Ve asıl ruh değişikliği Türkiye’de 15 Temmuz’dan sonra oldu.  Özellikle Batılılar bunun farkındalar.  Batılı devletler, Türkiye’yi yüz yıldır Batılılaştırmakla ve onu belli bir süre öz değerlerinden ayrı tutmakla kendi şer emelleri açısından pek de iyi etmediklerini düşünüyorlar şimdi. Çünkü şu şekilde bir kan tazelenmesine yol açtıklarının biliyorlar. Önce Türkiye’yi dinden uzaklaştırmakla tamam iki nesli pert edip, çürüğe çıkardılar.
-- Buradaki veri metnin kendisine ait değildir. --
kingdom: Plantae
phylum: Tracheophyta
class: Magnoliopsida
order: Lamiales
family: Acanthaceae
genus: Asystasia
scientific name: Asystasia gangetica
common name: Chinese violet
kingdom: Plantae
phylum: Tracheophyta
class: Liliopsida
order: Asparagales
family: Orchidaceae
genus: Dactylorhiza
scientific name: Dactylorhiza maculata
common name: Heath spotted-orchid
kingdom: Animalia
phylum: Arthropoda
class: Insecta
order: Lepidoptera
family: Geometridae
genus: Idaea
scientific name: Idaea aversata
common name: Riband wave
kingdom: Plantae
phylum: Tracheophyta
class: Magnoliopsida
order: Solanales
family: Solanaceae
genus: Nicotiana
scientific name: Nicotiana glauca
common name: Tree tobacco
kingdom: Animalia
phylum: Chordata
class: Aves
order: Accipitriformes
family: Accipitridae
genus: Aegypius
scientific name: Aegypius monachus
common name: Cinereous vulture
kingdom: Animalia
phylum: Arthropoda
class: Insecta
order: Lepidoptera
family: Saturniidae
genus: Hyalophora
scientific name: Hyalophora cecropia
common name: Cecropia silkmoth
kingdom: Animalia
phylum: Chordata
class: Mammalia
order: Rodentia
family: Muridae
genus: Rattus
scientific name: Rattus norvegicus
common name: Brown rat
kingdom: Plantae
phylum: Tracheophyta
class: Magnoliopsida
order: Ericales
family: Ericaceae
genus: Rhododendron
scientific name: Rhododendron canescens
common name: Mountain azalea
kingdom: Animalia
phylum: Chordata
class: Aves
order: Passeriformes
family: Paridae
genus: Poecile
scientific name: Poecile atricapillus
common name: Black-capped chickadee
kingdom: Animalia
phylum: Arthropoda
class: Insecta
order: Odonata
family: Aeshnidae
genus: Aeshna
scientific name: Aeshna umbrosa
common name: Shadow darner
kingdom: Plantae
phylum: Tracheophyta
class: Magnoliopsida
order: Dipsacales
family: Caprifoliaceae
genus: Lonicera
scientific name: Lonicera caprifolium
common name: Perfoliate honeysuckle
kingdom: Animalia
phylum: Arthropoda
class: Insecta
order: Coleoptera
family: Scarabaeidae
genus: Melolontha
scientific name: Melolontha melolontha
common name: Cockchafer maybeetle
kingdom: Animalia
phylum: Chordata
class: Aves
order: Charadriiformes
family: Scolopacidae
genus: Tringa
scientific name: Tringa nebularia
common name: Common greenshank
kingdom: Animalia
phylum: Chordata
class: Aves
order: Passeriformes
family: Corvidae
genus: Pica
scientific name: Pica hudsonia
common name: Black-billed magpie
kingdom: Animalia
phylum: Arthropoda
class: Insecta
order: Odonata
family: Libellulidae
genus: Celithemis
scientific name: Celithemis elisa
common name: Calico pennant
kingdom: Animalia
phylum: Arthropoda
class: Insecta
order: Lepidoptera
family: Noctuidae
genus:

Ancak onlardan sonra gelenler, İslam’la yeni tanışmış gibi bir enerji elde ettiler. İbn-i Haldun’un zamanında tespit ettiği dağdan inen, güçlü, İslam’a susamış ataları Türklere benzediler. Ancak bu kez, asrın kendine özgü başka bir diliyle, dağlardan değil Anadolu’nun modern şehirlerinden geldiler.  Yeni bir nefesle Anadolu semaları altında uyandılar. İşte İslam dünyasını sırtlayacak yeni soluk, bu.